There does need to be great caution in making applications of Scripture, because wrong applications can be made. The determining factor is whether the application is based on obedience to God’s ways and a spirit of genuine love, or is based on justifying our ways and a spirit of selfishness.
Satan used Scripture in tempting Jesus, saying, “If thou be the Son of God, cast thyself down: for it is written, He shall give his angels charge concerning thee: and in their hands they shall bear thee up, lest at any time thou dash thy foot against a stone” (Matthew 4:6). Satan deceitfully left off the part of the verse which would have given it an entirely different application. “For he shall give his angels charge over thee, to keep thee in all thy ways” (Psalm 91:11). Our ways are to be directed by God, not by Satan.

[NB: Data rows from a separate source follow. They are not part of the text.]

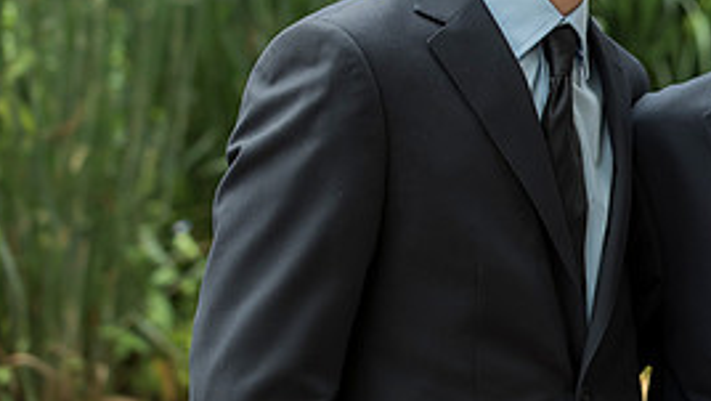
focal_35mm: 231
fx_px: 4357
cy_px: 97
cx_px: 751
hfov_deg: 9.3
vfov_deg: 5.3
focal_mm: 102
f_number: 3.5
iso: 400
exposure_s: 1/400
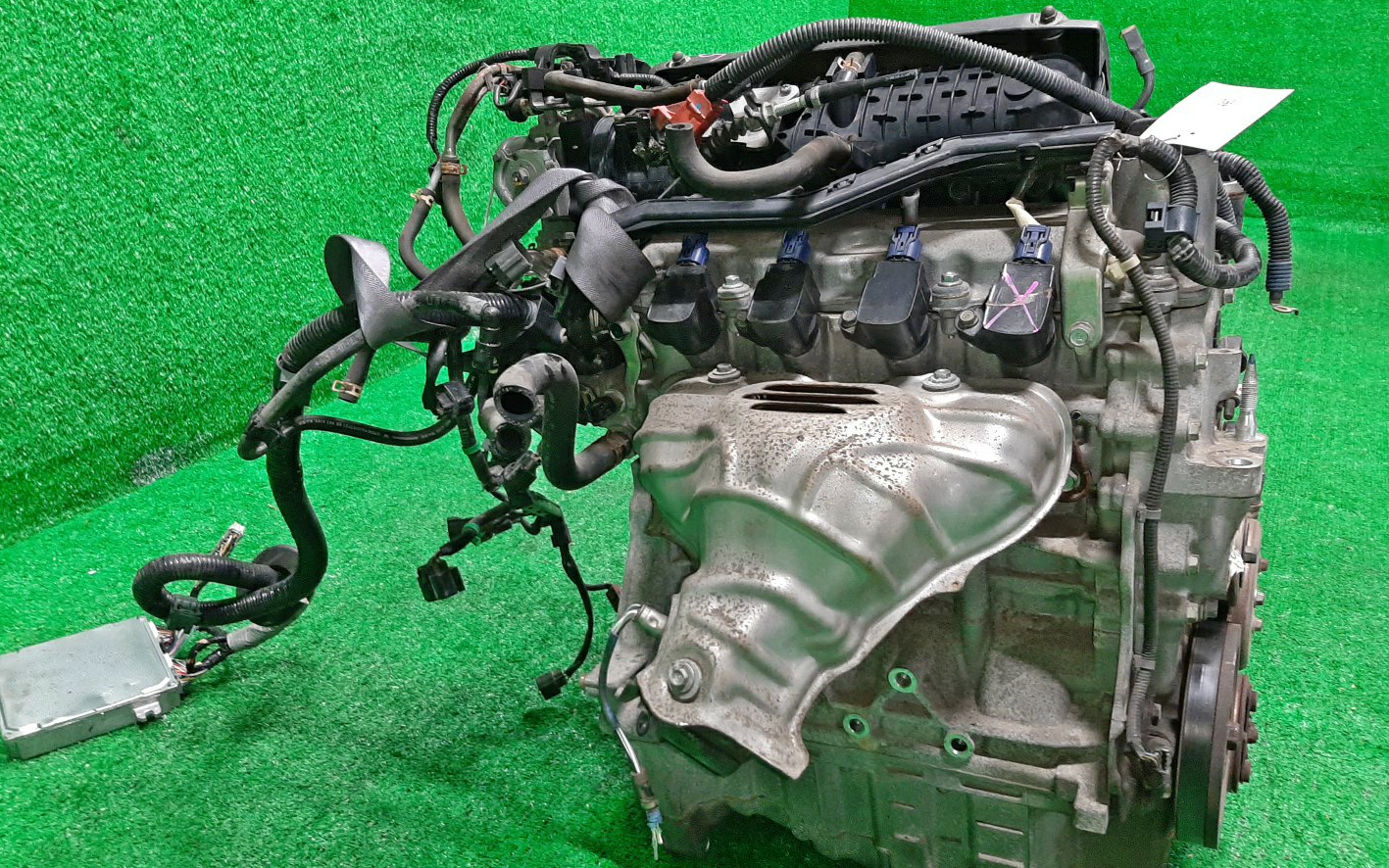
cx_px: 693
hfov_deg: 66.5
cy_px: 502
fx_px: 1060
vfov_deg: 44.4
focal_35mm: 28
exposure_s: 1/50
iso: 219
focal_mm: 3.93
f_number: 1.7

The Pharisees also made a wrong application of Scripture when they dedicated their belongings to God in order to avoid giving financial help to their aging parents. Jesus condemned this and pointed out that, by their application, they made void the Law of God. The Pharisees also misapplied the instruction of Moses about divorcing a wife. Jesus reproved them for using a provision of the Law that was designed for those with hardness of heart. He then went back to the Creation design and made the correct application concerning marriage.
In the right application of Scripture, the ways of God are honored and genuine love is demonstrated. In the wrong application of Scripture, our ways are justified and the principles of love are violated. On this basis, Jesus said that the two great commandments were: to love God and love our neighbor, and on these two commands hang all the law and the prophets. (See Matthew 22:37–40.)